Sütunlu caddenin batı tarafında yer alan bazilika, 216'da (Severus'un ölümünden beş yıl sonra) adanmıştı. Leptis'te inşa edilen en büyük binalardan biriydi. 160 metre uzunluğunda ve 69 metre genişliğindeki 525 fit uzunluğunda, her iki ucunda apsisi olan üç koridorlu, sütunlu bir salondu. Apsleri kuşatan süslü olarak Dionysos'un Yaşamını ve Herkül'ün On İki İşçisini (Severus ailesinin her ikisi de favorileri) tasvir eden pilasterler vardı. Bazilikaya bitişik yeni mermer, özenle ithal mermer ve granit ile süslenmiştir.
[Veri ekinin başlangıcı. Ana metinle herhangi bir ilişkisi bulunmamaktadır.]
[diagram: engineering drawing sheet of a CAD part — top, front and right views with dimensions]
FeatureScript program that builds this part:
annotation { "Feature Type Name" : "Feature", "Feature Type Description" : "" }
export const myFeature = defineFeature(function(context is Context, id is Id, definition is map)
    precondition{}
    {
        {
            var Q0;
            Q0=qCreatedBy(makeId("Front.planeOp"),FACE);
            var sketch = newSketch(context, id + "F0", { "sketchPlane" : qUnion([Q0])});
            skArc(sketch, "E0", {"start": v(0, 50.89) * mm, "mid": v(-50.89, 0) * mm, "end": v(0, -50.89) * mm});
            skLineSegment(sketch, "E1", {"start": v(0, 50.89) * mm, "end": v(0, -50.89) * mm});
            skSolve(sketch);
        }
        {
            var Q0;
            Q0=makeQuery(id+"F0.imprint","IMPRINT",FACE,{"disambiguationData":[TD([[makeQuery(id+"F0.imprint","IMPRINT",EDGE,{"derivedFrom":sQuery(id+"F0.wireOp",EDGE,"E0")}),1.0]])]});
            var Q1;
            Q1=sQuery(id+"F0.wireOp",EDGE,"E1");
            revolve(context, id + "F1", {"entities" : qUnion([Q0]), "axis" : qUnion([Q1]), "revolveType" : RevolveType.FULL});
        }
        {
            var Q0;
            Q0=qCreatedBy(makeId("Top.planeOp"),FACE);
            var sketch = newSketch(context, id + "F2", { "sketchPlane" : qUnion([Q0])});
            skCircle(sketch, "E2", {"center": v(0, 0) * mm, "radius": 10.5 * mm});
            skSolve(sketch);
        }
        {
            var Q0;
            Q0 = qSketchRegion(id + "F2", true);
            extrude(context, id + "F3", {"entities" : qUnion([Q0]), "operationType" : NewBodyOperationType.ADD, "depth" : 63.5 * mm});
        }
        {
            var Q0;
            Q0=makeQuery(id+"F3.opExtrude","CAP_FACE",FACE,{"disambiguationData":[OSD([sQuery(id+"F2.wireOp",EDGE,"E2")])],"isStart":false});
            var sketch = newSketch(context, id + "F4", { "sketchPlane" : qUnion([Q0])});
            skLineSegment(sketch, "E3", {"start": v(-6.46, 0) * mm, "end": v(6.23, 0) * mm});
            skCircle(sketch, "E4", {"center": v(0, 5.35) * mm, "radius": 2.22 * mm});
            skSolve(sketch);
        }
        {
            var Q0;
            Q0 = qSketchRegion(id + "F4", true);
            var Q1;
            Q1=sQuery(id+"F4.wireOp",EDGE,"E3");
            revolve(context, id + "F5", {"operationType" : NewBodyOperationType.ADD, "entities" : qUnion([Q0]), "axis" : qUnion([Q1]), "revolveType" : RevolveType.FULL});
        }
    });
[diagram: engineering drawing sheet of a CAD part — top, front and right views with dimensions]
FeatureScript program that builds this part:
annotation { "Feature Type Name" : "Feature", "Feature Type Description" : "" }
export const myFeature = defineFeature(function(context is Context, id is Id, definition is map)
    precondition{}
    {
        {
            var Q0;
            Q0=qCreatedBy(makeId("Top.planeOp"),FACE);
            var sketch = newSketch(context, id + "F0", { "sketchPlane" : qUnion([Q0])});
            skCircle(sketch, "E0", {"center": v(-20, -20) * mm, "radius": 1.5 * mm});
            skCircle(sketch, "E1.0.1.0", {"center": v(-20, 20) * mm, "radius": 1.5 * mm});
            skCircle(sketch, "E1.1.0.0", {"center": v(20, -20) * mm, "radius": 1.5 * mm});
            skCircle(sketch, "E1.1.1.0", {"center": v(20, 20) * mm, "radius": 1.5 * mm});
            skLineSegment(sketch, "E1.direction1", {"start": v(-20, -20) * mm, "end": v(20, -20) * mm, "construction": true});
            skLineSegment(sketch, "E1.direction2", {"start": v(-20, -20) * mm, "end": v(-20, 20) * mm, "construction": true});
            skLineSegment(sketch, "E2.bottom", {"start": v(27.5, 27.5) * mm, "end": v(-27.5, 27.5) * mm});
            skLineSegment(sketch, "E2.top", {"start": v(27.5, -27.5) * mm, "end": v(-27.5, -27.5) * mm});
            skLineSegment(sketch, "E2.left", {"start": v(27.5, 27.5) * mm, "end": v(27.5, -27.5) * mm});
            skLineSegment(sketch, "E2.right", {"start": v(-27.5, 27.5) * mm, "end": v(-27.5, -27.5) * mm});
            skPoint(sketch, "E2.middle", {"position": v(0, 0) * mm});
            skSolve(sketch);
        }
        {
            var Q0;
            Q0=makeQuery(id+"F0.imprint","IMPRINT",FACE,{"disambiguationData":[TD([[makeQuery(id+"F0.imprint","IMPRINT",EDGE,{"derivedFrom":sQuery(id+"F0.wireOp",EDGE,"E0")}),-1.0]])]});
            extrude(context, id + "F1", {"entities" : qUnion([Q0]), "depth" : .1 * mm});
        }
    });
Forumun merkezi bir bileşeni, imparator Severus ve imparatorluk ailesini onurlandıran bir tapınaktı.

20. yüzyılın başlarından itibaren Libya Eski Eserler Servisi ve İtalyan arkeolog grupları, siteyi korumak ve incelemek için özenle çalıştı. II. Dünya Savaşı sırasında Kraliyet Hava Kuvvetleri orada bir radar istasyonu kurmaya çalıştı, ancak İngiliz sanat tarihçileri ve arkeologlar Albay Mortimer Wheeler ve Binbaşı John Ward-Perkins bölgeyi kurtardı. Orada ortaya çıkarılan sanat eserlerinin çoğu, yakındaki Leptis Magna Müzesi'nde veya Trablus'taki Al-Saraya Al-Hamra (kale) arkeoloji ve tarih müzesinde sergilenmektedir.

20. yüzyılın sonlarında yapılan çalışmalar, Leptis'in eteklerinde Roma villalarının ortaya çıkarılmasını içeriyordu. 1990'larda şehir içindeki kazılar, kuyu ve yeraltı sarnıçları da dahil olmak üzere sağlam bir su sistemine sahip bir Roma evini ortaya çıkardı.